= Learning artifact (education) =

In educational psychology, a learning artifact (or educational artifact) is an object created by students during the course of instruction. To be considered an artifact, an object needs to be lasting, durable, public, and materially present. Under the constructionist theory of educational psychology, the concept of making knowledge visible is a central component. The creation of material artifacts is a technique used to allow students to display their knowledge in a public forum (usually the classroom). Artifacts can be in the form of paintings, drawings, sculptures, models, or anything else that is not erased after completion.

Students create evocative objects for the purpose of making their knowledge visible. The creation and display of these artifacts allow students opportunities for engagement, revision and feedback, all hallmarks of quality learning design.
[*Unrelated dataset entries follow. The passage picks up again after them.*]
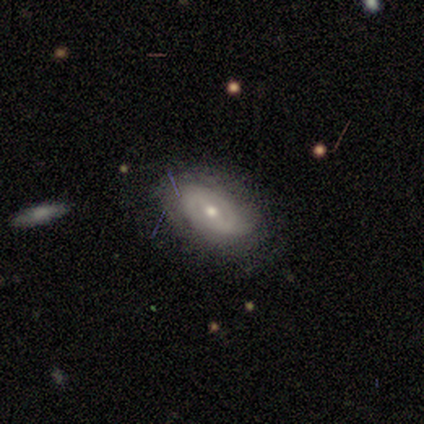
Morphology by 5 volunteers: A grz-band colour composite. It shows a featured or disk galaxy (80%) with no bar (50%), loose (50%) spiral arms (100%) and a moderate central bulge (100%). Merging: none (100%).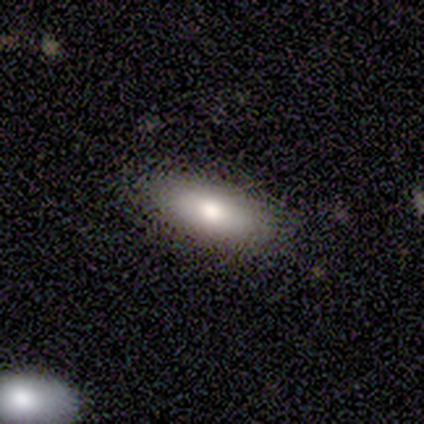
A smooth galaxy with no disk features (80%) that is in between round and cigar-shaped (100%). Merging: none (80%).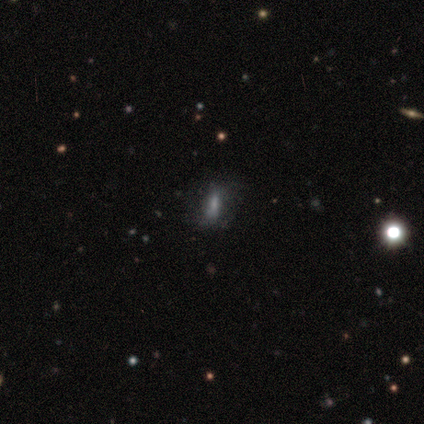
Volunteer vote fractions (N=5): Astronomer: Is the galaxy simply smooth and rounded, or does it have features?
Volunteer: smooth — 60%.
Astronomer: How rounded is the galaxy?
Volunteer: in between — 67%.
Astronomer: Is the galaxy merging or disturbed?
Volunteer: none — 75%.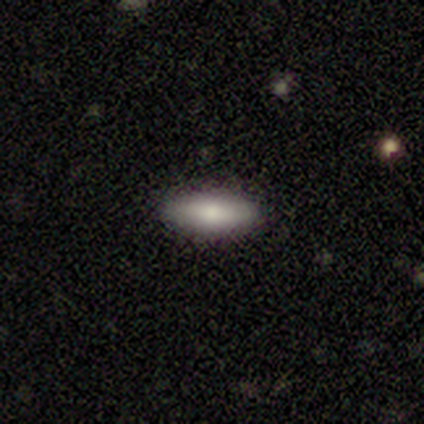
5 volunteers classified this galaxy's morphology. Volunteers were most divided on "merging": none: 75%, minor disturbance: 25%, major disturbance: 0%, merger: 0%. More confident: how rounded — in between (100%); smooth or featured — smooth (80%).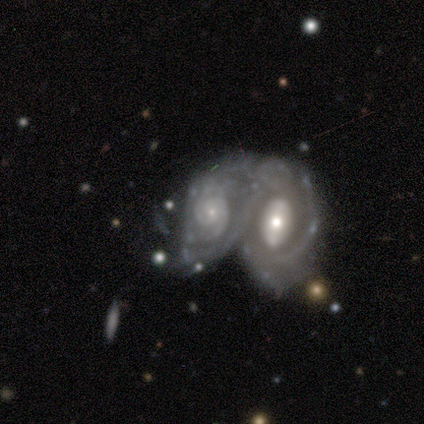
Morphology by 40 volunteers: type=featured or disk (95%); edge-on=no (100%); bar=no (74%); spiral arms=yes (87%); winding=tight (79%); arm count=can't tell (55%); bulge=small (68%); merging=merger (87%).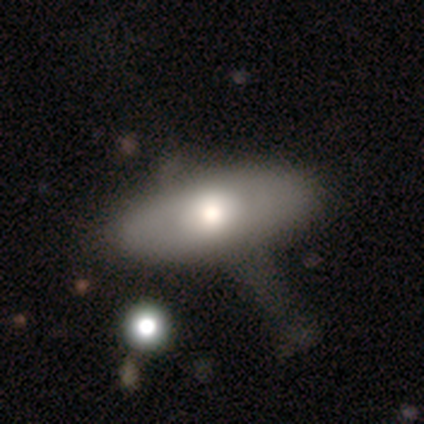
smooth 73%, featured or disk 18%, star or artifact 9%. Down the decision tree: how rounded — in between (100%); merging — minor disturbance (40%, tied with major disturbance).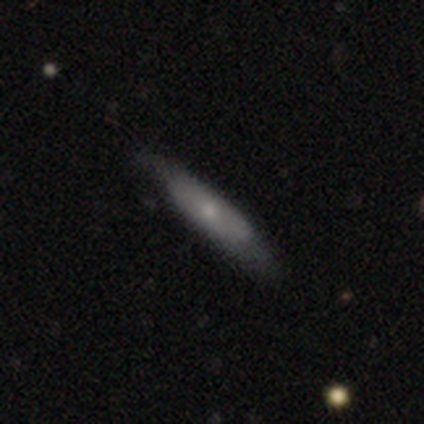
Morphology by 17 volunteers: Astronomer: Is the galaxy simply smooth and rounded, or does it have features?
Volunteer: smooth — 76%.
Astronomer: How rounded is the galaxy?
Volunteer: cigar-shaped — 77%.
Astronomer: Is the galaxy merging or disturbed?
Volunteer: none — 82%.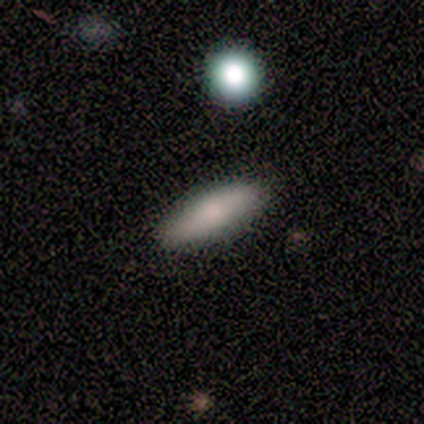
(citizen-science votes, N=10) Volunteers were most divided on "how rounded": in between: 67%, cigar-shaped: 33%, round: 0%. More confident: smooth or featured — smooth (90%); merging — none (90%).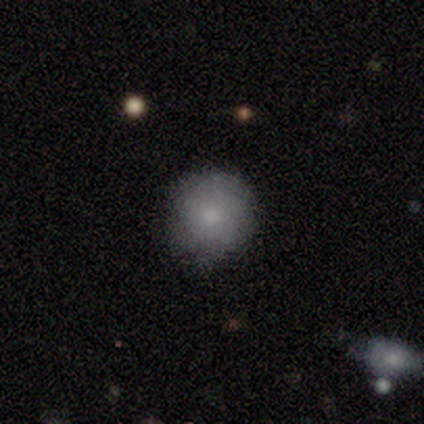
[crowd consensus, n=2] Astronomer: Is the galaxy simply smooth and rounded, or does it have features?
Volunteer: smooth — 100%.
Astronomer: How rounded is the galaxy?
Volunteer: round — 100%.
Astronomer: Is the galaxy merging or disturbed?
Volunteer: none — 100%.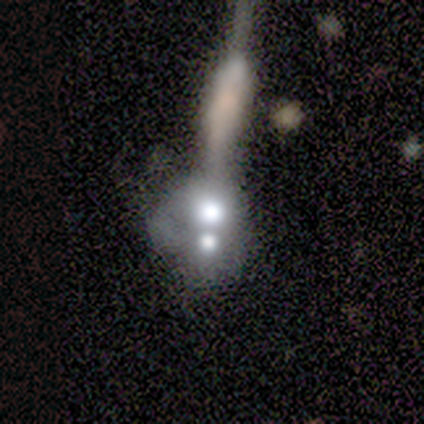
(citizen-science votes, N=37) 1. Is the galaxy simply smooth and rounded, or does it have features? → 38% smooth (tied), 38% featured or disk (tied), 24% star or artifact.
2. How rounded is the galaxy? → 50% round, 29% in between, 21% cigar-shaped.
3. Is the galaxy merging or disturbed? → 64% merger, 14% none, 14% major disturbance, 7% minor disturbance.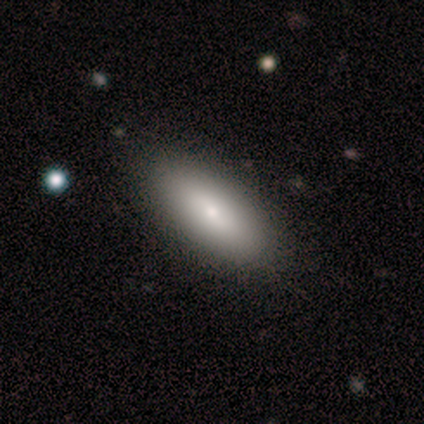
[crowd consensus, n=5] This appears to be a smooth galaxy with no disk features (60%) that is in between round and cigar-shaped (100%). Merging: none (80%).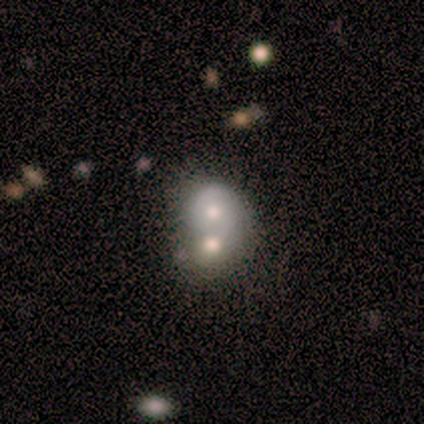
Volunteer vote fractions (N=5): Smooth or featured: smooth — 80% (featured or disk — 20%)
How rounded: in between — 75% (round — 25%)
Merging: merger — 100%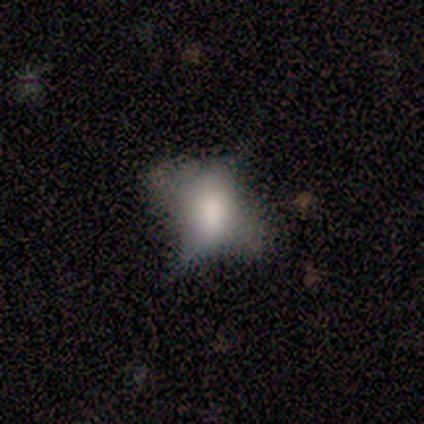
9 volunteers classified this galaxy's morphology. A smooth galaxy with no disk features (56%) that is in between round and cigar-shaped (80%).

Vote fractions:
- Smooth or featured? smooth: 56% / featured or disk: 22% / star or artifact: 22%
- How rounded? in between: 80% / round: 20% / cigar-shaped: 0%
- Merging? minor disturbance: 57% / none: 29% / major disturbance: 14% / merger: 0%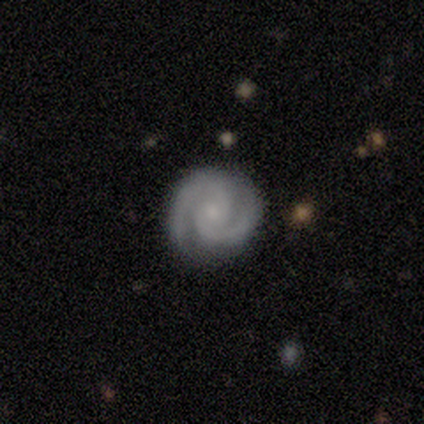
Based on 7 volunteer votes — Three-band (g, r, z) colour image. It shows a featured or disk galaxy (86%) with a weak bar (50%, tied with no), 2 (100%) tight (83%) spiral arms (100%) and a small central bulge (50%). Merging: none (43%).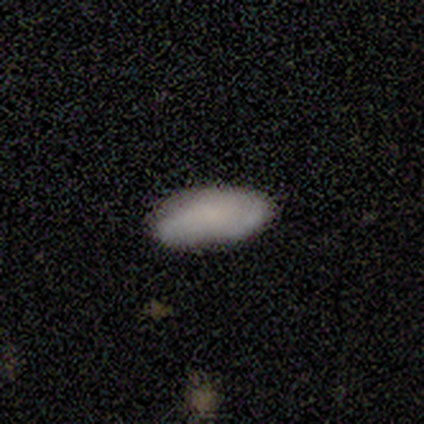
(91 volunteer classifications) Volunteers were most divided on "smooth or featured": smooth: 74%, featured or disk: 18%, star or artifact: 9%. More confident: how rounded — in between (88%); merging — none (84%).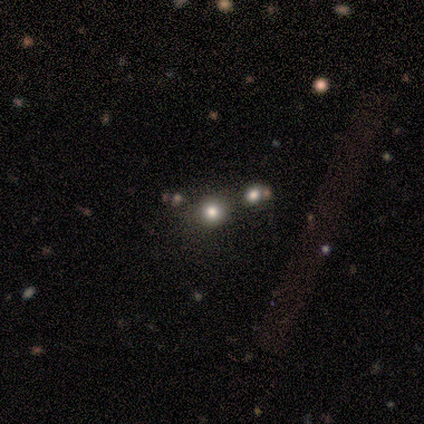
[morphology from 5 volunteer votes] Q: Smooth or featured?
A: star or artifact (80%); runner-up: smooth (20%)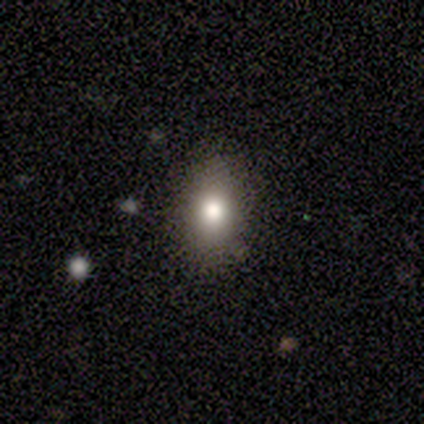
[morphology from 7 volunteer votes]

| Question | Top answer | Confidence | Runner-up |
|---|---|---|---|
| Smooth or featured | smooth | 86% | featured or disk (14%) |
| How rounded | in between | 83% | round (17%) |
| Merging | none | 71% | minor disturbance (29%) |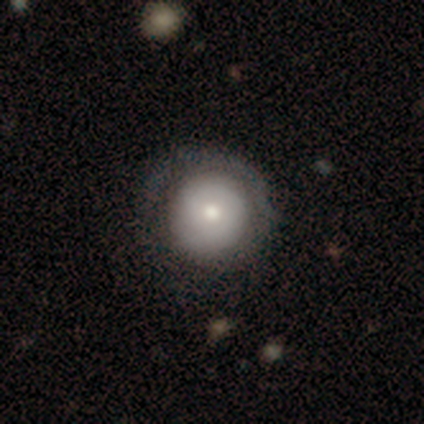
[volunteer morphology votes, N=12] Smooth or featured? 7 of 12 (58%) said smooth. How rounded? 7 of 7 (100%) said round. Merging? 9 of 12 (75%) said none.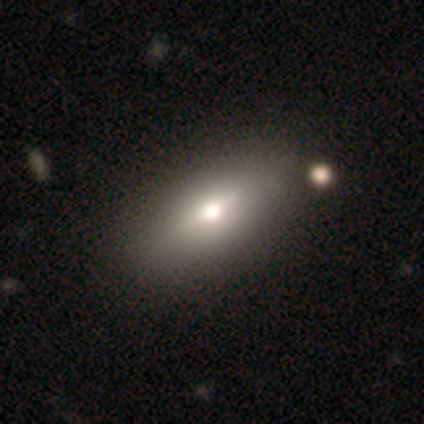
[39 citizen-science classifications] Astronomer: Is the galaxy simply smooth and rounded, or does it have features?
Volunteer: featured or disk — 51% (runner-up: smooth, 49%).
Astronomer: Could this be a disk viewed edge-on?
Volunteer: yes — 55% (runner-up: no, 45%).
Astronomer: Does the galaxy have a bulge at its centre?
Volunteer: rounded — 91%.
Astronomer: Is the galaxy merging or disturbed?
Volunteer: none — 62%.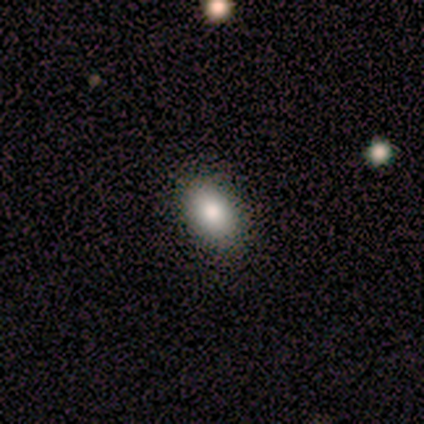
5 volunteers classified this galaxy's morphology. smooth 100%, featured or disk 0%, star or artifact 0%. Down the decision tree: how rounded — in between (80%); merging — none (100%).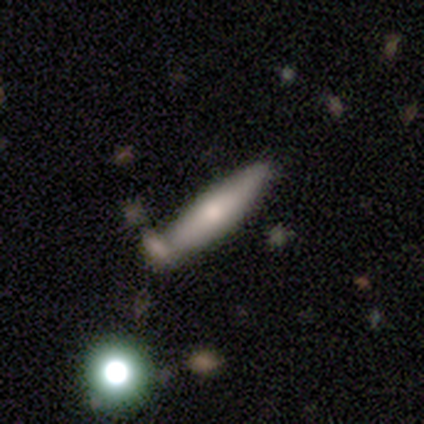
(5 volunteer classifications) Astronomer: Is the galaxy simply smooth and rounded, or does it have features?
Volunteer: featured or disk — 60% (runner-up: smooth, 40%).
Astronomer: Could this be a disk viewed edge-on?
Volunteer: yes — 100%.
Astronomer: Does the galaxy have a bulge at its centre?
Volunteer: rounded — 67%.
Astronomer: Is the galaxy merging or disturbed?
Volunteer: none — 100%.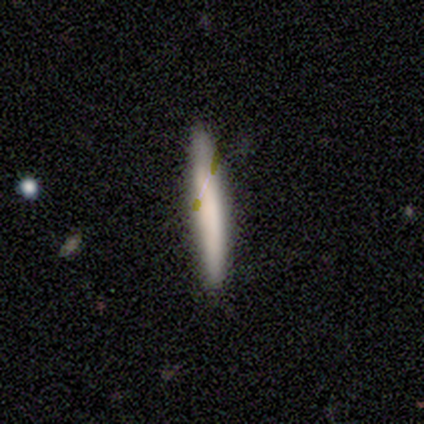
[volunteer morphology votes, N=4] Overall: smooth (100%). How rounded: cigar-shaped (100%). Merging: none (100%).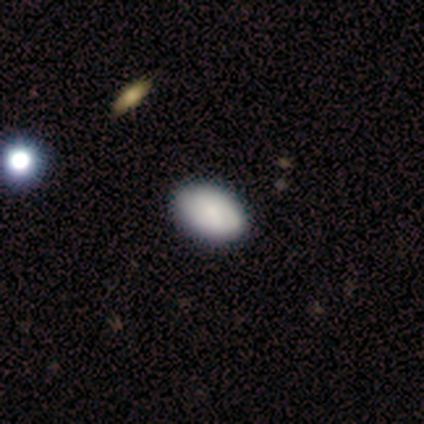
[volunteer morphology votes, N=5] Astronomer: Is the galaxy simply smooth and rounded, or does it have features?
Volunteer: smooth — 60%.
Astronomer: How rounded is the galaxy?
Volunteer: in between — 100%.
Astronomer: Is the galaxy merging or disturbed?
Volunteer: none — 75%.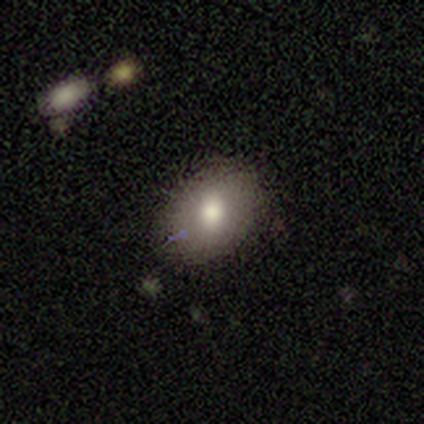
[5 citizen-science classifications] smooth 60%, featured or disk 20%, star or artifact 20%. Down the decision tree: how rounded — in between (100%); merging — none (100%).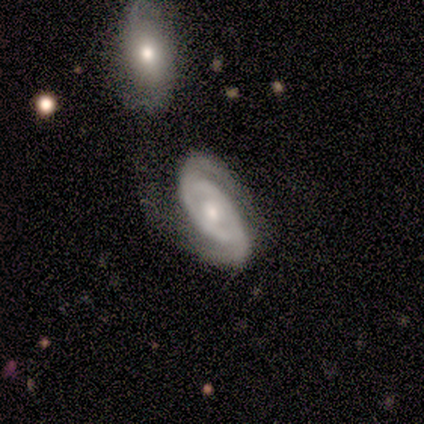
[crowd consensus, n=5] featured or disk 100%, smooth 0%, star or artifact 0%. Down the decision tree: edge-on disk — no (100%); bar — weak (40%, tied with no); spiral arms — yes (100%); spiral arm count — 2 (100%); spiral winding — tight (60%); bulge size — moderate (80%); merging — none (80%).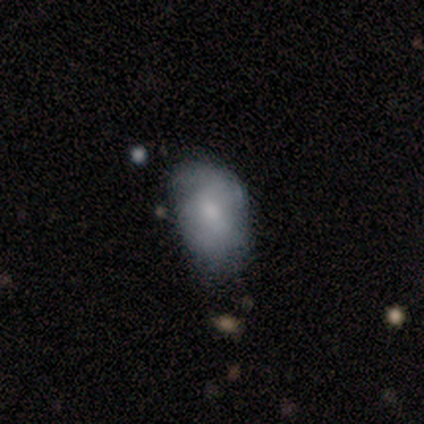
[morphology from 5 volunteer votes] A smooth galaxy with no disk features (80%) that is in between round and cigar-shaped (100%). Merging: minor disturbance (80%).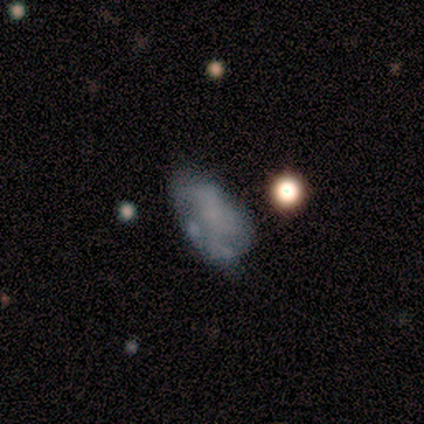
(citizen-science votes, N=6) Smooth or featured?
  - smooth: 50% * (tied)
  - featured or disk: 50% * (tied)
  - star or artifact: 0%
How rounded?
  - in between: 100% *
  - round: 0%
  - cigar-shaped: 0%
Merging?
  - none: 50% *
  - major disturbance: 33%
  - minor disturbance: 17%
  - merger: 0%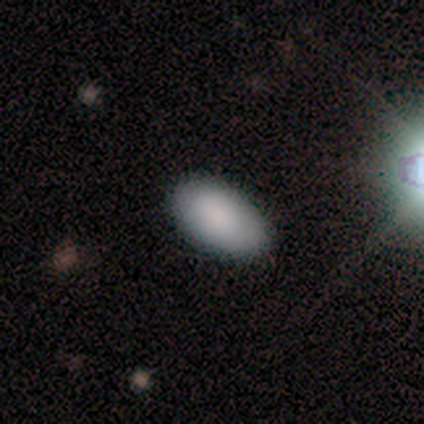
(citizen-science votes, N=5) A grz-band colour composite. It shows a smooth galaxy with no disk features (80%) that is in between round and cigar-shaped (75%). Merging: none (75%).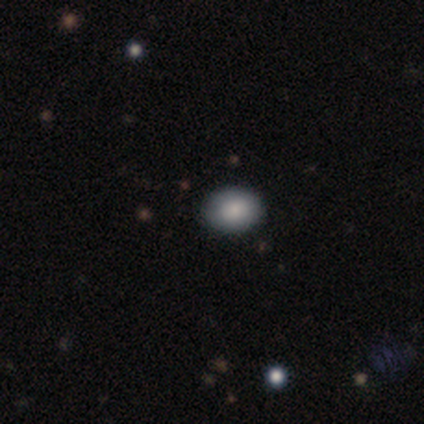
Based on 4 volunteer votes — Smooth or featured?
  - smooth: 100% *
  - featured or disk: 0%
  - star or artifact: 0%
How rounded?
  - in between: 100% *
  - round: 0%
  - cigar-shaped: 0%
Merging?
  - none: 100% *
  - minor disturbance: 0%
  - major disturbance: 0%
  - merger: 0%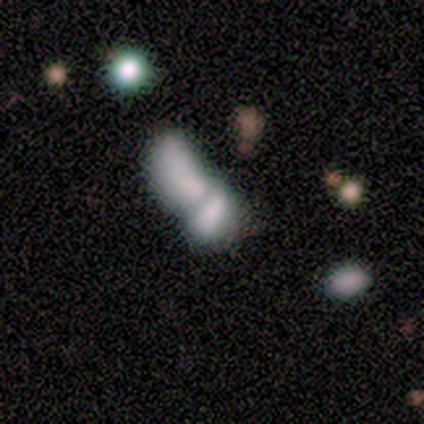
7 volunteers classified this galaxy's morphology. Smooth or featured? 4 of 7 (57%) said featured or disk. Edge-on disk? 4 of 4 (100%) said no. Bar? 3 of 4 (75%) said no. Spiral arms? 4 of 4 (100%) said no. Bulge size? 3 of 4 (75%) said none. Merging? 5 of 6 (83%) said merger.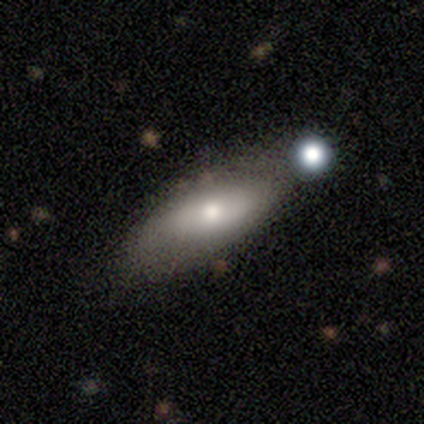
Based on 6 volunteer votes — Overall: featured or disk (67%). Edge-on disk: no (75%). Bar: no (100%). Spiral arms: no (100%). Bulge size: moderate (67%; large 33%). Merging: none (60%; minor disturbance 20%).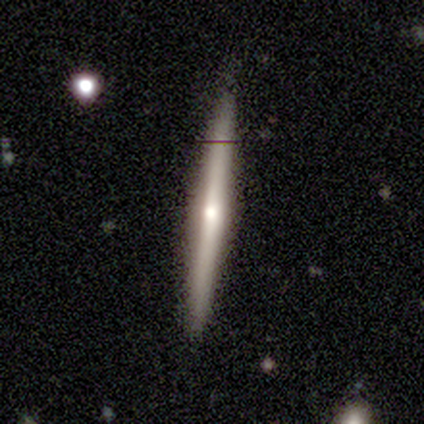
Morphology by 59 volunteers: This is likely a featured or disk galaxy (75%). It is clearly viewed edge-on (100%). Edge-on bulge: clearly rounded (82%). Merging: clearly none (94%).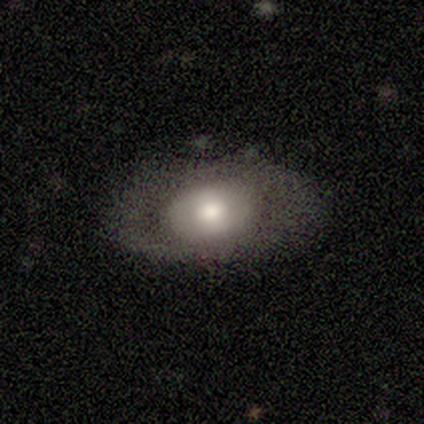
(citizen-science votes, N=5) This is likely a featured or disk galaxy (60%). It is clearly not viewed edge-on (100%). Bar: likely no (67%). Spiral arm pattern: likely no (67%). Central bulge: likely moderate (67%). Merging: likely none (75%).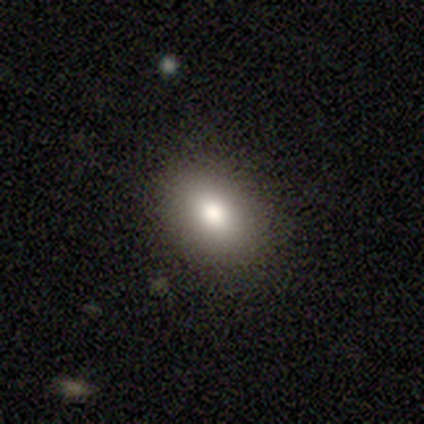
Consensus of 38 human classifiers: This appears to be a smooth galaxy with no disk features (66%) that is in between round and cigar-shaped (68%). Merging: none (82%).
A cognitive artifact is a physical representation of a conceptual idea, such as an experience, a memory, a thought, or a feeling. The term is used in the discipline of human-computer interaction. Cognitive artifacts can take on different forms, and are intended to aid or enhance one's cognitive abilities. Because a cognitive artifact is a representation of a conceptual idea, the artifact may be interpreted in different ways. Cognitive artifacts use various mediums that often differ from the medium in which the situation initially occurred. These artifacts focus on the essentials, disregarding any irrelevant material in order to simplify the situation and elicit the most critical information from a particular scenario.